The data obtained in this study also show the high discriminatory potential of the AFLP technique for genotyping Yersinia spp., and 149 genotypes were defined by use of the cutoff for reproducibility, a common way by which strains are distinguished using this approach. In agreement with the results of Fearnley et al. (14), Y. enterocolitica biotypes 2, 3, and 4 are closely related; nonetheless, we found 10 AFLP types among the 83 strains examined. This compares favorably with the results of multilocus enzyme electrophoresis (12) and pulsed-field gel electrophoretic (PFGE) studies (9).
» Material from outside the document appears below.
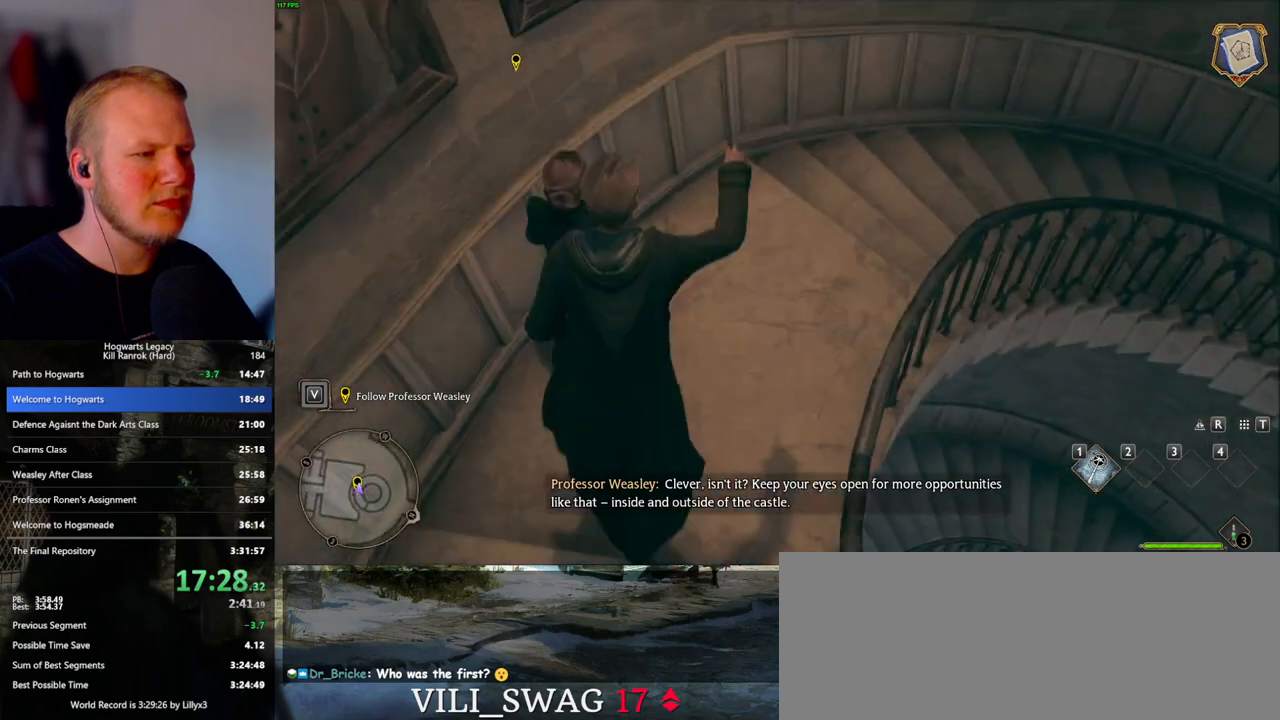
{"keys": ["d", "w"], "mouse": [], "events": []}
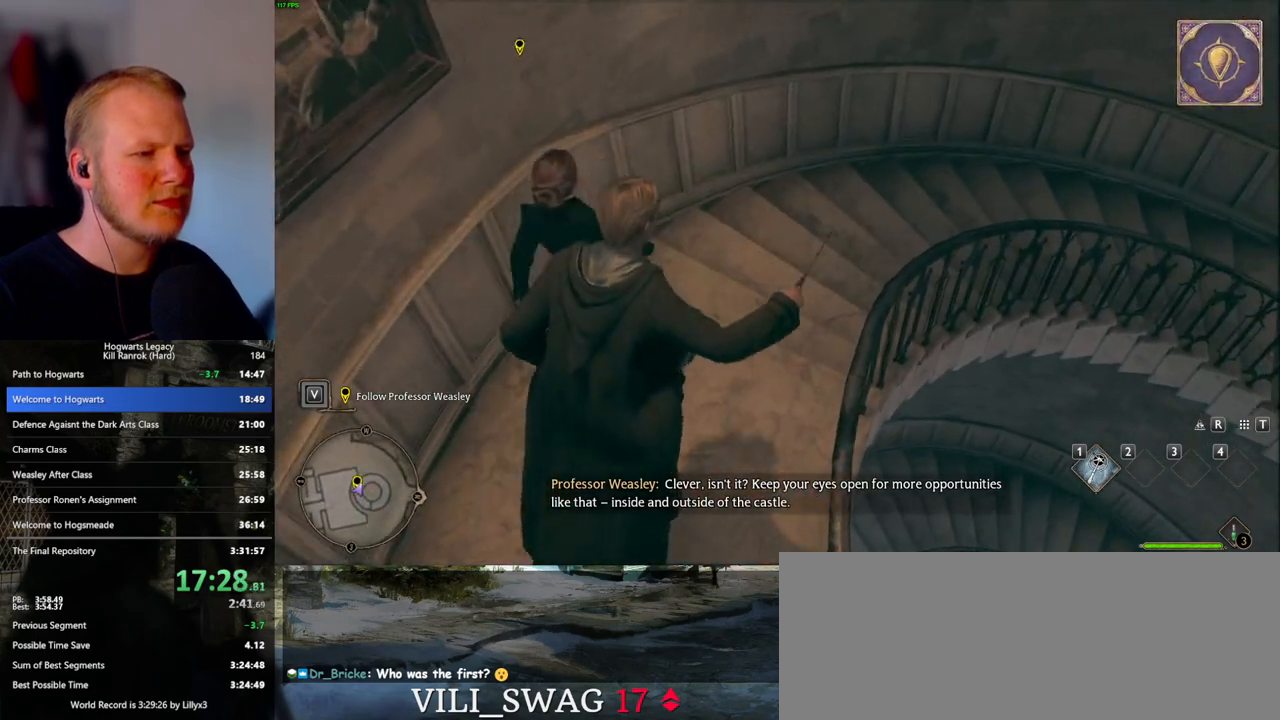
{"keys": ["d", "w"], "mouse": ["mb5"], "events": [[67, "mouse_left", "down"], [117, "mouse_left", "up"], [333, "mouse_mb5", "down"]]}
Strains of Y. enterocolitica bioserotype 4/O:3 are typically considered the most common enteropathogenic type in this species (6, 19, 28). The closely related strains of Y. enterocolitica bioserotype 4/O:3 from human and porcine sources confirmed the importance of swine as a reservoir for pathogenic Y. enterocolitica, as also shown by PFGE (15). However, bioserotype 4/O:3 was not isolated from pork meat obtained at the retail level in Switzerland. Therefore, pork meat was not considered an important source of infection (20), a conclusion which contradicts the findings of a recent study in Finland (15). In our study, we found porcine strains of Y. enterocolitica biotype 1A that were genotypically indistinguishable from isolates from human sources. This observation supports the hypothesis that pigs and pork products are likely sources of human infection in Switzerland and that Y. enterocolitica bioserotypes other than the classical pathogenic type 4/O:3 are potential causes of food-borne yersiniosis.
Y. enterocolitica biotype 1A strains appeared to be particularly diverse as determined by AFLP analysis, an observation in agreement with ribotyping, multilocus enzyme electrophoresis, and PFGE typing data (10, 12, 17, 22). The high percentage of biotype 1A strains recovered from porcine samples could have been due to the cold enrichment procedure used for isolation of the porcine samples, which increased the likelihood of detecting Y. enterocolitica biotype 1A strains (31). Furthermore, the low storage temperatures used for meat could facilitate the growth of biotype 1A strains. One AFLP-based cluster comprised only Y. enterocolitica bioserotype 2/O:5 strains from porcine samples. We hypothesized that these strains might be less virulent. However, the remaining cluster of this bioserotype comprised both human and porcine isolates, indicating that bioserotype alone is not reliable as a predictive marker of pathogenic potential.
In conclusion, AFLP was found to be a reliable method for identification and epidemiological subtyping of Yersinia spp. A correlation with phenotypic markers was observed, indicating a clonal relationship. The results demonstrated that several indistinguishable genotypes were obtained from human diarrhea and porcine material and suggested that pigs and their products are a source of human infections in Switzerland, as demonstrated previously for pigs and sheep in England and Wales (14). The indistinguishable genotypes are distributed among several bioserotypes of Y. enterocolitica.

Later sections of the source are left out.